19.5.4. Example device binding

If a system has three interfaces, a total of 18 VF devices will be created on a non-NUMA machine.

Note

NUMA systems have 12 VFs per port and non-NUMA 6 VFs per port.

# usertools/dpdk-devbind.py --status

Network devices using DPDK-compatible driver
============================================
<none>

Network devices using kernel driver
===================================
0000:01:10.0 'Device a026' if= drv=thunder-BGX unused=vfio-pci,uio_pci_generic
0000:01:10.1 'Device a026' if= drv=thunder-BGX unused=vfio-pci,uio_pci_generic
0002:01:00.0 'Device a01e' if= drv=thunder-nic unused=vfio-pci,uio_pci_generic
0002:01:00.1 'Device 0011' if=eth0 drv=thunder-nicvf unused=vfio-pci,uio_pci_generic
0002:01:00.2 'Device 0011' if=eth1 drv=thunder-nicvf unused=vfio-pci,uio_pci_generic
0002:01:00.3 'Device 0011' if=eth2 drv=thunder-nicvf unused=vfio-pci,uio_pci_generic
0002:01:00.4 'Device 0011' if= drv=thunder-nicvf unused=vfio-pci,uio_pci_generic
0002:01:00.5 'Device 0011' if= drv=thunder-nicvf unused=vfio-pci,uio_pci_generic
0002:01:00.6 'Device 0011' if= drv=thunder-nicvf unused=vfio-pci,uio_pci_generic
0002:01:00.7 'Device 0011' if= drv=thunder-nicvf unused=vfio-pci,uio_pci_generic
0002:01:01.0 'Device 0011' if= drv=thunder-nicvf unused=vfio-pci,uio_pci_generic
0002:01:01.1 'Device 0011' if= drv=thunder-nicvf unused=vfio-pci,uio_pci_generic
0002:01:01.2 'Device 0011' if= drv=thunder-nicvf unused=vfio-pci,uio_pci_generic
0002:01:01.3 'Device 0011' if= drv=thunder-nicvf unused=vfio-pci,uio_pci_generic
0002:01:01.4 'Device 0011' if= drv=thunder-nicvf unused=vfio-pci,uio_pci_generic
0002:01:01.5 'Device 0011' if= drv=thunder-nicvf unused=vfio-pci,uio_pci_generic
0002:01:01.6 'Device 0011' if= drv=thunder-nicvf unused=vfio-pci,uio_pci_generic
0002:01:01.7 'Device 0011' if= drv=thunder-nicvf unused=vfio-pci,uio_pci_generic
0002:01:02.0 'Device 0011' if= drv=thunder-nicvf unused=vfio-pci,uio_pci_generic
0002:01:02.1 'Device 0011' if= drv=thunder-nicvf unused=vfio-pci,uio_pci_generic
0002:01:02.2 'Device 0011' if= drv=thunder-nicvf unused=vfio-pci,uio_pci_generic

Other network devices
=====================
0002:00:03.0 'Device a01f' unused=vfio-pci,uio_pci_generic

We want to bind two physical interfaces with 24 queues each device, we attach two primary VFs and four secondary queues. In our example we choose two 10G interfaces eth1 (0002:01:00.2) and eth2 (0002:01:00.3). We will choose four secondary queue sets from the ending of the list (0002:01:01.7-0002:01:02.2).

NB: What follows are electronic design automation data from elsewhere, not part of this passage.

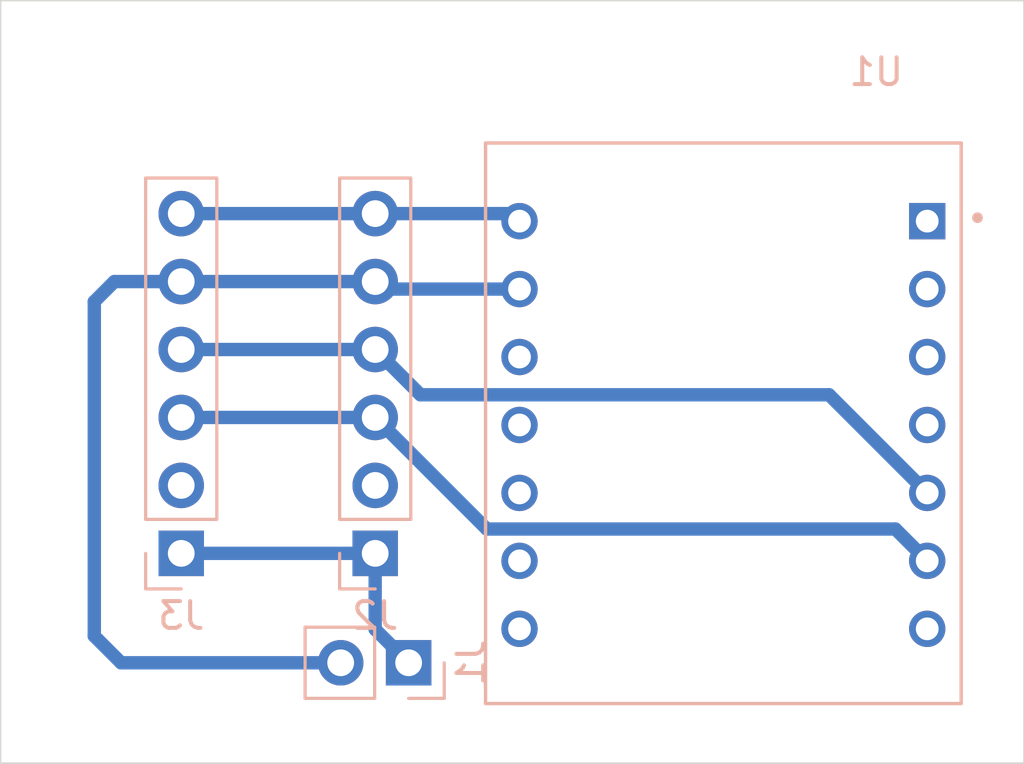
<source format=kicad_pcb>
(kicad_pcb
	(version 20240108)
	(generator "pcbnew")
	(generator_version "8.0")
	(general
		(thickness 1.6)
		(legacy_teardrops no)
	)
	(paper "A4")
	(layers
		(0 "F.Cu" signal)
		(31 "B.Cu" signal)
		(32 "B.Adhes" user "B.Adhesive")
		(33 "F.Adhes" user "F.Adhesive")
		(34 "B.Paste" user)
		(35 "F.Paste" user)
		(36 "B.SilkS" user "B.Silkscreen")
		(37 "F.SilkS" user "F.Silkscreen")
		(38 "B.Mask" user)
		(39 "F.Mask" user)
		(40 "Dwgs.User" user "User.Drawings")
		(41 "Cmts.User" user "User.Comments")
		(42 "Eco1.User" user "User.Eco1")
		(43 "Eco2.User" user "User.Eco2")
		(44 "Edge.Cuts" user)
		(45 "Margin" user)
		(46 "B.CrtYd" user "B.Courtyard")
		(47 "F.CrtYd" user "F.Courtyard")
		(48 "B.Fab" user)
		(49 "F.Fab" user)
		(50 "User.1" user)
		(51 "User.2" user)
		(52 "User.3" user)
		(53 "User.4" user)
		(54 "User.5" user)
		(55 "User.6" user)
		(56 "User.7" user)
		(57 "User.8" user)
		(58 "User.9" user)
	)
	(setup
		(pad_to_mask_clearance 0)
		(allow_soldermask_bridges_in_footprints no)
		(pcbplotparams
			(layerselection 0x00010fc_ffffffff)
			(plot_on_all_layers_selection 0x0000000_00000000)
			(disableapertmacros no)
			(usegerberextensions no)
			(usegerberattributes yes)
			(usegerberadvancedattributes yes)
			(creategerberjobfile yes)
			(dashed_line_dash_ratio 12.000000)
			(dashed_line_gap_ratio 3.000000)
			(svgprecision 4)
			(plotframeref no)
			(viasonmask no)
			(mode 1)
			(useauxorigin no)
			(hpglpennumber 1)
			(hpglpenspeed 20)
			(hpglpendiameter 15.000000)
			(pdf_front_fp_property_popups yes)
			(pdf_back_fp_property_popups yes)
			(dxfpolygonmode yes)
			(dxfimperialunits yes)
			(dxfusepcbnewfont yes)
			(psnegative no)
			(psa4output no)
			(plotreference yes)
			(plotvalue yes)
			(plotfptext yes)
			(plotinvisibletext no)
			(sketchpadsonfab no)
			(subtractmaskfromsilk no)
			(outputformat 1)
			(mirror no)
			(drillshape 0)
			(scaleselection 1)
			(outputdirectory "garber/")
		)
	)
	(net 0 "")
	(net 1 "GND")
	(net 2 "+5V")
	(net 3 "SDA")
	(net 4 "SCL")
	(net 5 "+3V3")
	(net 6 "unconnected-(J2-Pin_2-Pad2)")
	(net 7 "unconnected-(J3-Pin_2-Pad2)")
	(net 8 "unconnected-(U1-TX_D6-Pad7)")
	(net 9 "unconnected-(U1-D9-Pad10)")
	(net 10 "unconnected-(U1-D0-Pad1)")
	(net 11 "unconnected-(U1-D3-Pad4)")
	(net 12 "unconnected-(U1-D2-Pad3)")
	(net 13 "unconnected-(U1-D8-Pad9)")
	(net 14 "unconnected-(U1-D1-Pad2)")
	(net 15 "unconnected-(U1-D10-Pad11)")
	(net 16 "unconnected-(U1-VCC_3V3-Pad12)")
	(net 17 "unconnected-(U1-RX_D7-Pad8)")
	(footprint "ESP32C3XIAO:ESP32C3XIAO" (layer "B.Cu") (at 139.015 80.5475 180))
	(footprint "Connector_PinHeader_2.54mm:PinHeader_1x06_P2.54mm_Vertical" (layer "B.Cu") (at 118.75 85.41))
	(footprint "Connector_PinHeader_2.54mm:PinHeader_1x02_P2.54mm_Vertical" (layer "B.Cu") (at 127.25 89.5 90))
	(footprint "Connector_PinHeader_2.54mm:PinHeader_1x06_P2.54mm_Vertical" (layer "B.Cu") (at 126 85.41))
	(gr_rect
		(start 112 64.75)
		(end 150.25 93.25)
		(stroke
			(width 0.05)
			(type default)
		)
		(fill none)
		(layer "Edge.Cuts")
		(uuid "31fd87b0-67d6-4d47-b618-1aa851980ca7")
	)
	(segment
		(start 116.25 75.25)
		(end 115.5 76)
		(width 0.5)
		(layer "B.Cu")
		(net 1)
		(uuid "3556f975-4a7e-4439-9f13-bda79446a79c")
	)
	(segment
		(start 118.75 75.25)
		(end 126 75.25)
		(width 0.5)
		(layer "B.Cu")
		(net 1)
		(uuid "3841a281-8c53-4264-8c82-171a1a2e3a9c")
	)
	(segment
		(start 126.281 75.531)
		(end 126 75.25)
		(width 0.5)
		(layer "B.Cu")
		(net 1)
		(uuid "5b86177f-8de0-43e8-8559-333a9a999171")
	)
	(segment
		(start 116.5 89.5)
		(end 124.71 89.5)
		(width 0.5)
		(layer "B.Cu")
		(net 1)
		(uuid "8a193119-10b3-40d9-b3e6-9efa1efefd6c")
	)
	(segment
		(start 131.395 75.531)
		(end 126.281 75.531)
		(width 0.5)
		(layer "B.Cu")
		(net 1)
		(uuid "99a6da2b-a948-451e-bd93-93ddbf0e0cb2")
	)
	(segment
		(start 115.5 76)
		(end 115.5 88.5)
		(width 0.5)
		(layer "B.Cu")
		(net 1)
		(uuid "9c9d6f7c-854b-4e94-99e3-6a05a46666f2")
	)
	(segment
		(start 118.75 75.25)
		(end 116.25 75.25)
		(width 0.5)
		(layer "B.Cu")
		(net 1)
		(uuid "d9657cdc-73b0-43a6-9352-138257af7084")
	)
	(segment
		(start 115.5 88.5)
		(end 116.5 89.5)
		(width 0.5)
		(layer "B.Cu")
		(net 1)
		(uuid "eca0d149-3a24-4138-bb85-155471ea3e87")
	)
	(segment
		(start 126 88.25)
		(end 127.25 89.5)
		(width 0.5)
		(layer "B.Cu")
		(net 2)
		(uuid "268ff2b4-50eb-437b-b062-0cd0946854b9")
	)
	(segment
		(start 118.75 85.41)
		(end 126 85.41)
		(width 0.5)
		(layer "B.Cu")
		(net 2)
		(uuid "6fc032f6-0dac-4916-9834-c08e809f802d")
	)
	(segment
		(start 126 85.41)
		(end 126 88.25)
		(width 0.5)
		(layer "B.Cu")
		(net 2)
		(uuid "cc3d038a-9e46-417b-b765-7b9c4f326743")
	)
	(segment
		(start 142.966 79.482)
		(end 127.692 79.482)
		(width 0.5)
		(layer "B.Cu")
		(net 3)
		(uuid "7b8b58d7-a502-4e97-bd80-bdd176afe931")
	)
	(segment
		(start 118.75 77.79)
		(end 126 77.79)
		(width 0.5)
		(layer "B.Cu")
		(net 3)
		(uuid "86913139-7493-4146-bac8-52b5330b3c96")
	)
	(segment
		(start 146.635 83.151)
		(end 142.966 79.482)
		(width 0.5)
		(layer "B.Cu")
		(net 3)
		(uuid "be6b8594-df80-472b-a90a-e067048a8ebe")
	)
	(segment
		(start 127.692 79.482)
		(end 126 77.79)
		(width 0.5)
		(layer "B.Cu")
		(net 3)
		(uuid "da819902-245d-4260-bd9b-fcf049eae7c4")
	)
	(segment
		(start 126 80.33)
		(end 118.75 80.33)
		(width 0.5)
		(layer "B.Cu")
		(net 4)
		(uuid "5ca62eed-4930-4b5a-9039-e230a634c237")
	)
	(segment
		(start 130.17 84.5)
		(end 145.444 84.5)
		(width 0.5)
		(layer "B.Cu")
		(net 4)
		(uuid "5e281b99-5602-4e7a-8a02-d53ff152bc3d")
	)
	(segment
		(start 145.444 84.5)
		(end 146.635 85.691)
		(width 0.5)
		(layer "B.Cu")
		(net 4)
		(uuid "79622f0a-b5ea-421c-9d77-ffb0c1e9019a")
	)
	(segment
		(start 126 80.33)
		(end 130.17 84.5)
		(width 0.5)
		(layer "B.Cu")
		(net 4)
		(uuid "7ce0eeb7-85f0-4266-b69c-1adde98db11c")
	)
	(segment
		(start 118.75 72.71)
		(end 126 72.71)
		(width 0.5)
		(layer "B.Cu")
		(net 5)
		(uuid "3dad32b5-65ec-4a34-8403-c284ed2cf6d8")
	)
	(segment
		(start 131.114 72.71)
		(end 131.395 72.991)
		(width 0.5)
		(layer "B.Cu")
		(net 5)
		(uuid "93843ee6-a4a8-4068-8897-71b99830ef38")
	)
	(segment
		(start 126 72.71)
		(end 131.114 72.71)
		(width 0.5)
		(layer "B.Cu")
		(net 5)
		(uuid "bea0b511-770d-4ee6-95df-8f8a8364fe55")
	)
)

</source>
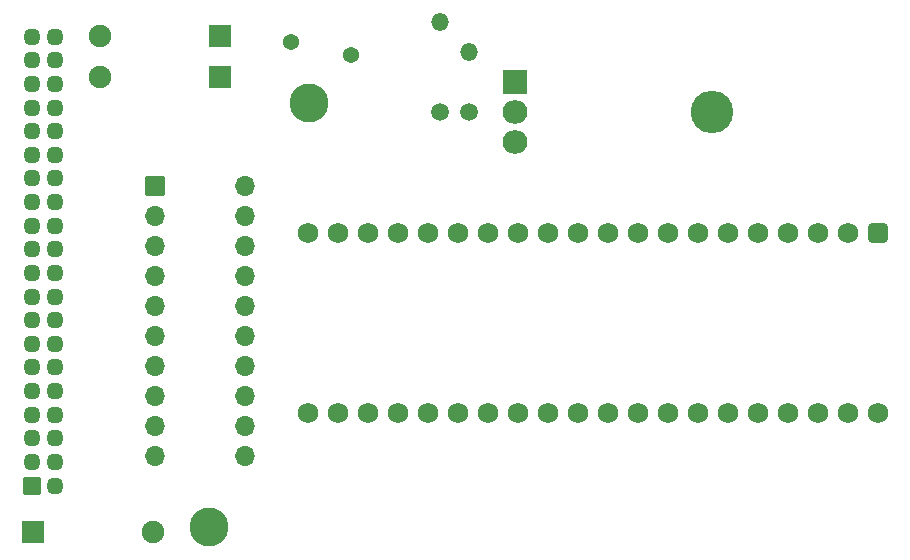
<source format=gbr>
%TF.GenerationSoftware,KiCad,Pcbnew,(6.0.2)*%
%TF.CreationDate,2022-04-05T12:49:12-06:00*%
%TF.ProjectId,PowerBook_F4_THTV1,506f7765-7242-46f6-9f6b-5f46345f5448,rev?*%
%TF.SameCoordinates,Original*%
%TF.FileFunction,Soldermask,Bot*%
%TF.FilePolarity,Negative*%
%FSLAX46Y46*%
G04 Gerber Fmt 4.6, Leading zero omitted, Abs format (unit mm)*
G04 Created by KiCad (PCBNEW (6.0.2)) date 2022-04-05 12:49:12*
%MOMM*%
%LPD*%
G01*
G04 APERTURE LIST*
G04 Aperture macros list*
%AMRoundRect*
0 Rectangle with rounded corners*
0 $1 Rounding radius*
0 $2 $3 $4 $5 $6 $7 $8 $9 X,Y pos of 4 corners*
0 Add a 4 corners polygon primitive as box body*
4,1,4,$2,$3,$4,$5,$6,$7,$8,$9,$2,$3,0*
0 Add four circle primitives for the rounded corners*
1,1,$1+$1,$2,$3*
1,1,$1+$1,$4,$5*
1,1,$1+$1,$6,$7*
1,1,$1+$1,$8,$9*
0 Add four rect primitives between the rounded corners*
20,1,$1+$1,$2,$3,$4,$5,0*
20,1,$1+$1,$4,$5,$6,$7,0*
20,1,$1+$1,$6,$7,$8,$9,0*
20,1,$1+$1,$8,$9,$2,$3,0*%
G04 Aperture macros list end*
%ADD10RoundRect,0.050000X0.675000X0.675000X-0.675000X0.675000X-0.675000X-0.675000X0.675000X-0.675000X0*%
%ADD11O,1.450000X1.450000*%
%ADD12C,3.300000*%
%ADD13RoundRect,0.050000X-0.900000X-0.900000X0.900000X-0.900000X0.900000X0.900000X-0.900000X0.900000X0*%
%ADD14O,1.900000X1.900000*%
%ADD15RoundRect,0.050000X0.900000X0.900000X-0.900000X0.900000X-0.900000X-0.900000X0.900000X-0.900000X0*%
%ADD16C,1.500000*%
%ADD17O,1.500000X1.500000*%
%ADD18O,3.600000X3.600000*%
%ADD19RoundRect,0.050000X-1.000000X0.952500X-1.000000X-0.952500X1.000000X-0.952500X1.000000X0.952500X0*%
%ADD20O,2.100000X2.005000*%
%ADD21RoundRect,0.050000X-0.800000X-0.800000X0.800000X-0.800000X0.800000X0.800000X-0.800000X0.800000X0*%
%ADD22O,1.700000X1.700000*%
%ADD23C,1.370000*%
%ADD24RoundRect,0.462500X-0.412500X0.412500X-0.412500X-0.412500X0.412500X-0.412500X0.412500X0.412500X0*%
%ADD25C,1.750000*%
G04 APERTURE END LIST*
D10*
%TO.C,J2*%
X68234560Y-100763400D03*
D11*
X70234560Y-100763400D03*
X68234560Y-98763400D03*
X70234560Y-98763400D03*
X68234560Y-96763400D03*
X70234560Y-96763400D03*
X68234560Y-94763400D03*
X70234560Y-94763400D03*
X68234560Y-92763400D03*
X70234560Y-92763400D03*
X68234560Y-90763400D03*
X70234560Y-90763400D03*
X68234560Y-88763400D03*
X70234560Y-88763400D03*
X68234560Y-86763400D03*
X70234560Y-86763400D03*
X70234560Y-84763400D03*
X68234560Y-82763400D03*
X70234560Y-82763400D03*
X68234560Y-80763400D03*
X70234560Y-80763400D03*
X68234560Y-78763400D03*
X70234560Y-78763400D03*
X68234560Y-76763400D03*
X70234560Y-76763400D03*
X68234560Y-74763400D03*
X70234560Y-74763400D03*
X68234560Y-72763400D03*
X70234560Y-72763400D03*
X68234560Y-70763400D03*
X70234560Y-70763400D03*
X68234560Y-68763400D03*
X70234560Y-68763400D03*
X68234560Y-66763400D03*
X70234560Y-66763400D03*
X68234560Y-64763400D03*
X70234560Y-64763400D03*
X68234560Y-62763400D03*
X70234560Y-62763400D03*
X68234560Y-84763400D03*
%TD*%
D12*
%TO.C,REF\u002A\u002A*%
X83245960Y-104289860D03*
%TD*%
%TO.C,REF\u002A\u002A*%
X91737180Y-68353940D03*
%TD*%
D13*
%TO.C,D2*%
X68336160Y-104701340D03*
D14*
X78496160Y-104701340D03*
%TD*%
D15*
%TO.C,D3*%
X84218780Y-66144140D03*
D14*
X74058780Y-66144140D03*
%TD*%
D16*
%TO.C,R1*%
X102802594Y-69135792D03*
D17*
X102802594Y-61515792D03*
%TD*%
D16*
%TO.C,R2*%
X105261315Y-69135793D03*
D17*
X105261315Y-64055793D03*
%TD*%
D18*
%TO.C,U1*%
X125794815Y-69148493D03*
D19*
X109134815Y-66608493D03*
D20*
X109134815Y-69148493D03*
X109134815Y-71688493D03*
%TD*%
D21*
%TO.C,U2*%
X78689200Y-75402440D03*
D22*
X78689200Y-77942440D03*
X78689200Y-80482440D03*
X78689200Y-83022440D03*
X78689200Y-85562440D03*
X78689200Y-88102440D03*
X78689200Y-90642440D03*
X78689200Y-93182440D03*
X78689200Y-95722440D03*
X78689200Y-98262440D03*
X86309200Y-98262440D03*
X86309200Y-95722440D03*
X86309200Y-93182440D03*
X86309200Y-90642440D03*
X86309200Y-88102440D03*
X86309200Y-85562440D03*
X86309200Y-83022440D03*
X86309200Y-80482440D03*
X86309200Y-77942440D03*
X86309200Y-75402440D03*
%TD*%
D15*
%TO.C,D1*%
X84188300Y-62717680D03*
D14*
X74028300Y-62717680D03*
%TD*%
D23*
%TO.C,F1*%
X90152221Y-63210440D03*
X95232221Y-64353440D03*
%TD*%
D24*
%TO.C,BPF4*%
X139890500Y-79372460D03*
D25*
X137350500Y-79372460D03*
X134810500Y-79372460D03*
X132270500Y-79372460D03*
X129730500Y-79372460D03*
X127190500Y-79372460D03*
X124650500Y-79372460D03*
X122110500Y-79372460D03*
X119570500Y-79372460D03*
X117030500Y-79372460D03*
X114490500Y-79372460D03*
X111950500Y-79372460D03*
X109410500Y-79372460D03*
X106870500Y-79372460D03*
X104330500Y-79372460D03*
X101790500Y-79372460D03*
X99250500Y-79372460D03*
X96710500Y-79372460D03*
X94170500Y-79372460D03*
X91630500Y-79372460D03*
X91630500Y-94612460D03*
X94170500Y-94612460D03*
X96710500Y-94612460D03*
X99250500Y-94612460D03*
X101790500Y-94612460D03*
X104330500Y-94612460D03*
X106870500Y-94612460D03*
X109410500Y-94612460D03*
X111950500Y-94612460D03*
X114490500Y-94612460D03*
X117030500Y-94612460D03*
X119570500Y-94612460D03*
X122110500Y-94612460D03*
X124650500Y-94612460D03*
X127190500Y-94612460D03*
X129730500Y-94612460D03*
X132270500Y-94612460D03*
X134810500Y-94612460D03*
X137350500Y-94612460D03*
X139890500Y-94612460D03*
%TD*%
M02*

</source>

  1. Bind two primary VFs to the vfio-pci driver:

    usertools/dpdk-devbind.py -b vfio-pci 0002:01:00.2
    usertools/dpdk-devbind.py -b vfio-pci 0002:01:00.3
    
  2. Bind four primary VFs to the vfio-pci driver:

    usertools/dpdk-devbind.py -b vfio-pci 0002:01:01.7
    usertools/dpdk-devbind.py -b vfio-pci 0002:01:02.0
    usertools/dpdk-devbind.py -b vfio-pci 0002:01:02.1
    usertools/dpdk-devbind.py -b vfio-pci 0002:01:02.2
    

The nicvf thunderx driver will make use of attached secondary VFs automatically during the interface configuration stage.

19.6. Limitations

19.6.1. CRC striping

The ThunderX SoC family NICs strip the CRC for every packets coming into the host interface. So, CRC will be stripped even when the rxmode.hw_strip_crc member is set to 0 in struct rte_eth_conf.

19.6.2. Maximum packet length

The ThunderX SoC family NICs support a maximum of a 9K jumbo frame. The value is fixed and cannot be changed. So, even when the rxmode.max_rx_pkt_len member of struct rte_eth_conf is set to a value lower than 9200, frames up to 9200 bytes can still reach the host interface.

19.6.3. Maximum packet segments

The ThunderX SoC family NICs support up to 12 segments per packet when working in scatter/gather mode. So, setting MTU will result with EINVAL when the frame size does not fit in the maximum number of segments.